### OPDRACHT A
Schrijf de items uit de dataset woordelijk over, vanaf het begin tot en met de regel met "Is it true that Rapant".

### TEKSTFRAGMENT
Amper zes keer hebben ze elkaar gezien. En toch kennen ze elkaar door en door. Door die mails die ze tot drie keer per week heen en weer sturen. Lange mails zijn het, bijzonder lange. Diepe mijmeringen of ‘petites histoires’. Maar altijd boordevol essentie. Betty Mellaerts (52) en Rita De Caluwé (59). Of hoe vitaal vrouwenvriendschap kan zijn.

BETTY

MELLAERTS

“Ik kan best zonder, dacht ik. Ik heb dat niet nodig, vriendinnen. Ik ben altijd een solitair iemand geweest. Ik was tenslotte ook enig kind. Dus vond ik me aanvankelijk niet de juiste persoon om, zoals de uitgeverij voorstelde, een boek te schrijven over vrouwenvriendschappen. Maar toen begon ik erover te lezen. Ik ontdekte dat er zoveel meer achter vrouwenvriendschap zit dan ik vermoedde. Door het boek te schrijven, heb ik ingezien dat vriendschap iets is wat ik te lang heb verwaarloosd.”

“Rita en ik kennen elkaar nog maar zes jaar. Het was op Kreta dat we elkaar hebben ontmoet. Onze mannen hadden er een congres. We ergerden ons allebei blauw aan de betuttelende activiteiten die er voor de spouses werden georganiseerd en daarin vonden we elkaar. Rita was wel heel voorzichtig in het begin. Twee dagen duurde het voor mijn beroep ter sprake kwam. ‘Jij hebt toch nog voor radio en televisie gewerkt ?’ Die pudeur raakte me. Gaf me een veilig gevoel ook.”

“Daarna zijn we beginnen mailen. Ik weet niet goed meer hoe en waarom. Maar zo begon het. De ene mail leidde tot de andere. Steeds filosofischer en vertrouwelijker. Rita antwoordde altijd pal op de essentie van wat ik wou zeggen. Ze had me door. We zaten op dezelfde golflengte, dat was meteen duidelijk.”

### OPDRACHT B
Schrijf het tekstfragment over de vriendschap tussen Betty Mellaerts en Rita De Caluwé verder, aansluitend op de laatste zin.

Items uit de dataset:
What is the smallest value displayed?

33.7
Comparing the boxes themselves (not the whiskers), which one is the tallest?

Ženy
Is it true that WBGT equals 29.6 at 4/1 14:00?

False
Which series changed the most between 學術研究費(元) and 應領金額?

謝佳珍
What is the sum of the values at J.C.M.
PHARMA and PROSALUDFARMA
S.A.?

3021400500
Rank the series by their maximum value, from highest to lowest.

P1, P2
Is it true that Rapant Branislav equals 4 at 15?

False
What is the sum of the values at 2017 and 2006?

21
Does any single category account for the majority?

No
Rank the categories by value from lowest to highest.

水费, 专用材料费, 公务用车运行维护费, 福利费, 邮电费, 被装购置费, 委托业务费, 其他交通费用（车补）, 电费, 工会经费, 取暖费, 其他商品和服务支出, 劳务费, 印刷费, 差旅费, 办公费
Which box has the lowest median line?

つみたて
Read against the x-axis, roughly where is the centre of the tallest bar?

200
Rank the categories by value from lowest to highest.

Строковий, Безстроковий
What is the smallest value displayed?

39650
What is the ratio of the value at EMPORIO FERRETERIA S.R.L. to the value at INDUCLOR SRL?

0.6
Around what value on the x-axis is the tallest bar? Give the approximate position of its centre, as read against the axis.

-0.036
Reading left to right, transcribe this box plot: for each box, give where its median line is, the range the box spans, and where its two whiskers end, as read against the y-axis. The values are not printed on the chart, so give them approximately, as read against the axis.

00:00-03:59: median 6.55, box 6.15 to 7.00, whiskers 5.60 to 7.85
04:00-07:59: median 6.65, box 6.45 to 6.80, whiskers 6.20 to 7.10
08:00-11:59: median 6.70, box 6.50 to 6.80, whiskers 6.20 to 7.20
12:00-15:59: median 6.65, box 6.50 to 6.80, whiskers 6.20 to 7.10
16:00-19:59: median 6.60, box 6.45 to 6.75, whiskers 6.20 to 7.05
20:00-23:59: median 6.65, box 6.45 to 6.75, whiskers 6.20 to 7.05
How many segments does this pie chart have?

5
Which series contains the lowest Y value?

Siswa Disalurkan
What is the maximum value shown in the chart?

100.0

### JOUW ANTWOORD A
What is the smallest value displayed?

33.7
Comparing the boxes themselves (not the whiskers), which one is the tallest?

Ženy
Is it true that WBGT equals 29.6 at 4/1 14:00?

False
Which series changed the most between 學術研究費(元) and 應領金額?

謝佳珍
What is the sum of the values at J.C.M.
PHARMA and PROSALUDFARMA
S.A.?

3021400500
Rank the series by their maximum value, from highest to lowest.

P1, P2
Is it true that Rapant Branislav equals 4 at 15?

### JOUW ANTWOORD B
“We voelden ons bijzonder onwennig toen we elkaar een half jaar later terugzagen. We waren niet gewoon om in levenden lijve met elkaar te praten. Maar met haar heerlijk extraverte natuur wist Rita het ongemak snel te ontzenuwen. Door de gevoelens gewoon hardop bij naam te noemen, daar is ze een krak in. Iets waar ikzelf te verlegen voor ben.”

“Want ja, we zitten dan wel op eenzelfde golflengte, we hebben een compleet ander temperament. Rita en ik zijn de typische opposites. Ik ben de piekeraar. De introverte. Diegene die niet kan loslaten. Die bij alles een ‘ja, maar’ ziet opduiken. Ik was dat braaf, volgzaam meisje dat het beschermde leven van haar ouders achterna leefde. Op mijn twintigste was ik getrouwd. Was ik niet bij de VRT terechtgekomen, mijn leven had er helemaal anders uitgezien. Daar was het dat ik voor het eerst in een volledig ander milieu terechtkwam. Dat ik een ander leven mogelijk zag. Rita was altijd al het rebelse meisje dat tegen de stroom in ging. Ze heeft ook een veel groter talent om gemakkelijk door het leven te gaan. En die energie van haar. Soms word ik moe als ik alleen nog maar lees wat ze heeft gedaan en meegemaakt.”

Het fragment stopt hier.